§ ABOUT THIS EXERCISE: Restate the records that follow. Every word must match.

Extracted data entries
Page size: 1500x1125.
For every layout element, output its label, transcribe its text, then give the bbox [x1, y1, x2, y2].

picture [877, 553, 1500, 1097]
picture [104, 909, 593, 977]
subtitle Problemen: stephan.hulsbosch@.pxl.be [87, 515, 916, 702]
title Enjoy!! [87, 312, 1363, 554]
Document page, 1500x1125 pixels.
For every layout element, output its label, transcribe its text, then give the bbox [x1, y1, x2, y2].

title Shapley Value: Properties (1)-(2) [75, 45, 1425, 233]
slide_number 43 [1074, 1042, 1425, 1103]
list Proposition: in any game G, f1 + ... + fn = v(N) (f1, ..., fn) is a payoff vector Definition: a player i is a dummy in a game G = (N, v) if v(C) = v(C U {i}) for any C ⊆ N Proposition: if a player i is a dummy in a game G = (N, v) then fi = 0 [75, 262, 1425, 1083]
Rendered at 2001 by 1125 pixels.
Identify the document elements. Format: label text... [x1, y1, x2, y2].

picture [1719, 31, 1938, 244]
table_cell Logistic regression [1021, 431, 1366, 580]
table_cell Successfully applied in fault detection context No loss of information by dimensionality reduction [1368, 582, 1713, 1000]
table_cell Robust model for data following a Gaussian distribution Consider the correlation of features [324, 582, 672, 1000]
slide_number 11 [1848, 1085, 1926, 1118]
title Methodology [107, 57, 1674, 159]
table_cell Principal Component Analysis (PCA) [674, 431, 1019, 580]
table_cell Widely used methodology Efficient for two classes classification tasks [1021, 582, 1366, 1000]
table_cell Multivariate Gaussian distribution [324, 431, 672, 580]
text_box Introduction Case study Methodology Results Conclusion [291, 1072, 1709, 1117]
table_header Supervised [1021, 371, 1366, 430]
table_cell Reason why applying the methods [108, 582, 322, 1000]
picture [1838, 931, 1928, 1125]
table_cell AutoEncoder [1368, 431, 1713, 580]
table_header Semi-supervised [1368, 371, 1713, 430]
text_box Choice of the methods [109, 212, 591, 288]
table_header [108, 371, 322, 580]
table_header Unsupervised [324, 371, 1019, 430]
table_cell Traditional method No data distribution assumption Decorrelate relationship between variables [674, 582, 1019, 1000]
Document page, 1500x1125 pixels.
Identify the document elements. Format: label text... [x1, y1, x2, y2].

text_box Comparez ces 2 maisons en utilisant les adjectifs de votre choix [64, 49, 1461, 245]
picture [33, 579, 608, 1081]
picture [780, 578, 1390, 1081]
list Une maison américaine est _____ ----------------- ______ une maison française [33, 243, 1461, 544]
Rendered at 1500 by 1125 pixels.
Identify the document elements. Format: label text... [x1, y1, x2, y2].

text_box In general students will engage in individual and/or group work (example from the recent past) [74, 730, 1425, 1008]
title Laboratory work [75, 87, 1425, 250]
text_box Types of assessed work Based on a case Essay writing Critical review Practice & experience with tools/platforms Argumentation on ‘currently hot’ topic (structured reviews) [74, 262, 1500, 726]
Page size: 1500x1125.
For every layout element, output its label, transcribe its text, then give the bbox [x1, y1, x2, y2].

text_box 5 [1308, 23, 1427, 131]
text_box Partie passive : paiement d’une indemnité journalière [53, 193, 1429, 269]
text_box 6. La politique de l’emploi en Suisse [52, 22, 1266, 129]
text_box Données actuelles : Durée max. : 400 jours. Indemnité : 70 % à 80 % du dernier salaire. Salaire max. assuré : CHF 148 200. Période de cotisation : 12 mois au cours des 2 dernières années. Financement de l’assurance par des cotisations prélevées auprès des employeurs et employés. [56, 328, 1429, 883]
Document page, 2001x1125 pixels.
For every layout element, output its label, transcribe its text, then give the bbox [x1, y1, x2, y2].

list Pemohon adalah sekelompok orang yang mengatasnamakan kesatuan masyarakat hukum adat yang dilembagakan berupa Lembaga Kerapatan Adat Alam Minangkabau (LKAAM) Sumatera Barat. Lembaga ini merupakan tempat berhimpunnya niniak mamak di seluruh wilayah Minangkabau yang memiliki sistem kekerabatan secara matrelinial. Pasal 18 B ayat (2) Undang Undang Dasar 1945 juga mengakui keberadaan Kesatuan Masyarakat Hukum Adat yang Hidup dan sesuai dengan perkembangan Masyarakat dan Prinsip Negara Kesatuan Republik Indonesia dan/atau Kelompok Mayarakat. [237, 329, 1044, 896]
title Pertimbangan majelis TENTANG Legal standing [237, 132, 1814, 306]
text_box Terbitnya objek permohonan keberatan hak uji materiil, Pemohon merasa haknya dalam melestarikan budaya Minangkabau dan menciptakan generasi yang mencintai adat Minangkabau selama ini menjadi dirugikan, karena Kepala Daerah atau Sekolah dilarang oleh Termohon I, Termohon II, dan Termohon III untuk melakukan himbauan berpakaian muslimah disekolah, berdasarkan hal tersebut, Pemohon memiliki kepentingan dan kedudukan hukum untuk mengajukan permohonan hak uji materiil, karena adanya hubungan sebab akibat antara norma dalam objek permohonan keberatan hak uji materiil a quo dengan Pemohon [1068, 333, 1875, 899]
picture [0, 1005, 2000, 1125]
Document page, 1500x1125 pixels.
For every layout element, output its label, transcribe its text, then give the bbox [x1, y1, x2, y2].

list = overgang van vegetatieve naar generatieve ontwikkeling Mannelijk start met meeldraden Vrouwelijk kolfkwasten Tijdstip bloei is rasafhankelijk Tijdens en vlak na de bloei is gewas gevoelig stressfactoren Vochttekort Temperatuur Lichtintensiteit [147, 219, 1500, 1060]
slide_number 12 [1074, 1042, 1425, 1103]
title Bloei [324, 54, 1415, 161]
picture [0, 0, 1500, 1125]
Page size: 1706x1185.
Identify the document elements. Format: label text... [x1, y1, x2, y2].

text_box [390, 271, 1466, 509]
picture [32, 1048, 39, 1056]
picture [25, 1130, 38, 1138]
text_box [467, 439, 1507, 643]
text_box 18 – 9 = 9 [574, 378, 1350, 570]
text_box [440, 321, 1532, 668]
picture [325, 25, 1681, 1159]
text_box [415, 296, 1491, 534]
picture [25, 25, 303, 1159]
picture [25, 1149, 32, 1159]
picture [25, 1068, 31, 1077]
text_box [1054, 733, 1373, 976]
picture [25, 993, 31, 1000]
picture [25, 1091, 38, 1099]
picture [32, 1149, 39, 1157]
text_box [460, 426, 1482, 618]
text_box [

§ COMPLETED TASK:
Page size: 1500x1125.
For every layout element, output its label, transcribe its text, then give the bbox [x1, y1, x2, y2].

picture [877, 553, 1500, 1097]
picture [104, 909, 593, 977]
subtitle Problemen: stephan.hulsbosch@.pxl.be [87, 515, 916, 702]
title Enjoy!! [87, 312, 1363, 554]
Document page, 1500x1125 pixels.
For every layout element, output its label, transcribe its text, then give the bbox [x1, y1, x2, y2].

title Shapley Value: Properties (1)-(2) [75, 45, 1425, 233]
slide_number 43 [1074, 1042, 1425, 1103]
list Proposition: in any game G, f1 + ... + fn = v(N) (f1, ..., fn) is a payoff vector Definition: a player i is a dummy in a game G = (N, v) if v(C) = v(C U {i}) for any C ⊆ N Proposition: if a player i is a dummy in a game G = (N, v) then fi = 0 [75, 262, 1425, 1083]
Rendered at 2001 by 1125 pixels.
Identify the document elements. Format: label text... [x1, y1, x2, y2].

picture [1719, 31, 1938, 244]
table_cell Logistic regression [1021, 431, 1366, 580]
table_cell Successfully applied in fault detection context No loss of information by dimensionality reduction [1368, 582, 1713, 1000]
table_cell Robust model for data following a Gaussian distribution Consider the correlation of features [324, 582, 672, 1000]
slide_number 11 [1848, 1085, 1926, 1118]
title Methodology [107, 57, 1674, 159]
table_cell Principal Component Analysis (PCA) [674, 431, 1019, 580]
table_cell Widely used methodology Efficient for two classes classification tasks [1021, 582, 1366, 1000]
table_cell Multivariate Gaussian distribution [324, 431, 672, 580]
text_box Introduction Case study Methodology Results Conclusion [291, 1072, 1709, 1117]
table_header Supervised [1021, 371, 1366, 430]
table_cell Reason why applying the methods [108, 582, 322, 1000]
picture [1838, 931, 1928, 1125]
table_cell AutoEncoder [1368, 431, 1713, 580]
table_header Semi-supervised [1368, 371, 1713, 430]
text_box Choice of the methods [109, 212, 591, 288]
table_header [108, 371, 322, 580]
table_header Unsupervised [324, 371, 1019, 430]
table_cell Traditional method No data distribution assumption Decorrelate relationship between variables [674, 582, 1019, 1000]
Document page, 1500x1125 pixels.
Identify the document elements. Format: label text... [x1, y1, x2, y2].

text_box Comparez ces 2 maisons en utilisant les adjectifs de votre choix [64, 49, 1461, 245]
picture [33, 579, 608, 1081]
picture [780, 578, 1390, 1081]
list Une maison américaine est _____ ----------------- ______ une maison française [33, 243, 1461, 544]
Rendered at 1500 by 1125 pixels.
Identify the document elements. Format: label text... [x1, y1, x2, y2].

text_box In general students will engage in individual and/or group work (example from the recent past) [74, 730, 1425, 1008]
title Laboratory work [75, 87, 1425, 250]
text_box Types of assessed work Based on a case Essay writing Critical review Practice & experience with tools/platforms Argumentation on ‘currently hot’ topic (structured reviews) [74, 262, 1500, 726]
Page size: 1500x1125.
For every layout element, output its label, transcribe its text, then give the bbox [x1, y1, x2, y2].

text_box 5 [1308, 23, 1427, 131]
text_box Partie passive : paiement d’une indemnité journalière [53, 193, 1429, 269]
text_box 6. La politique de l’emploi en Suisse [52, 22, 1266, 129]
text_box Données actuelles : Durée max. : 400 jours. Indemnité : 70 % à 80 % du dernier salaire. Salaire max. assuré : CHF 148 200. Période de cotisation : 12 mois au cours des 2 dernières années. Financement de l’assurance par des cotisations prélevées auprès des employeurs et employés. [56, 328, 1429, 883]
Document page, 2001x1125 pixels.
For every layout element, output its label, transcribe its text, then give the bbox [x1, y1, x2, y2].

list Pemohon adalah sekelompok orang yang mengatasnamakan kesatuan masyarakat hukum adat yang dilembagakan berupa Lembaga Kerapatan Adat Alam Minangkabau (LKAAM) Sumatera Barat. Lembaga ini merupakan tempat berhimpunnya niniak mamak di seluruh wilayah Minangkabau yang memiliki sistem kekerabatan secara matrelinial. Pasal 18 B ayat (2) Undang Undang Dasar 1945 juga mengakui keberadaan Kesatuan Masyarakat Hukum Adat yang Hidup dan sesuai dengan perkembangan Masyarakat dan Prinsip Negara Kesatuan Republik Indonesia dan/atau Kelompok Mayarakat. [237, 329, 1044, 896]
title Pertimbangan majelis TENTANG Legal standing [237, 132, 1814, 306]
text_box Terbitnya objek permohonan keberatan hak uji materiil, Pemohon merasa haknya dalam melestarikan budaya Minangkabau dan menciptakan generasi yang mencintai adat Minangkabau selama ini menjadi dirugikan, karena Kepala Daerah atau Sekolah dilarang oleh Termohon I, Termohon II, dan Termohon III untuk melakukan himbauan berpakaian muslimah disekolah, berdasarkan hal tersebut, Pemohon memiliki kepentingan dan kedudukan hukum untuk mengajukan permohonan hak uji materiil, karena adanya hubungan sebab akibat antara norma dalam objek permohonan keberatan hak uji materiil a quo dengan Pemohon [1068, 333, 1875, 899]
picture [0, 1005, 2000, 1125]
Document page, 1500x1125 pixels.
For every layout element, output its label, transcribe its text, then give the bbox [x1, y1, x2, y2].

list = overgang van vegetatieve naar generatieve ontwikkeling Mannelijk start met meeldraden Vrouwelijk kolfkwasten Tijdstip bloei is rasafhankelijk Tijdens en vlak na de bloei is gewas gevoelig stressfactoren Vochttekort Temperatuur Lichtintensiteit [147, 219, 1500, 1060]
slide_number 12 [1074, 1042, 1425, 1103]
title Bloei [324, 54, 1415, 161]
picture [0, 0, 1500, 1125]
Page size: 1706x1185.
Identify the document elements. Format: label text... [x1, y1, x2, y2].

text_box [390, 271, 1466, 509]
picture [32, 1048, 39, 1056]
picture [25, 1130, 38, 1138]
text_box [467, 439, 1507, 643]
text_box 18 – 9 = 9 [574, 378, 1350, 570]
text_box [440, 321, 1532, 668]
picture [325, 25, 1681, 1159]
text_box [415, 296, 1491, 534]
picture [25, 25, 303, 1159]
picture [25, 1149, 32, 1159]
picture [25, 1068, 31, 1077]
text_box [1054, 733, 1373, 976]
picture [25, 993, 31, 1000]
picture [25, 1091, 38, 1099]
picture [32, 1149, 39, 1157]
text_box [460, 426, 1482, 618]
text_box [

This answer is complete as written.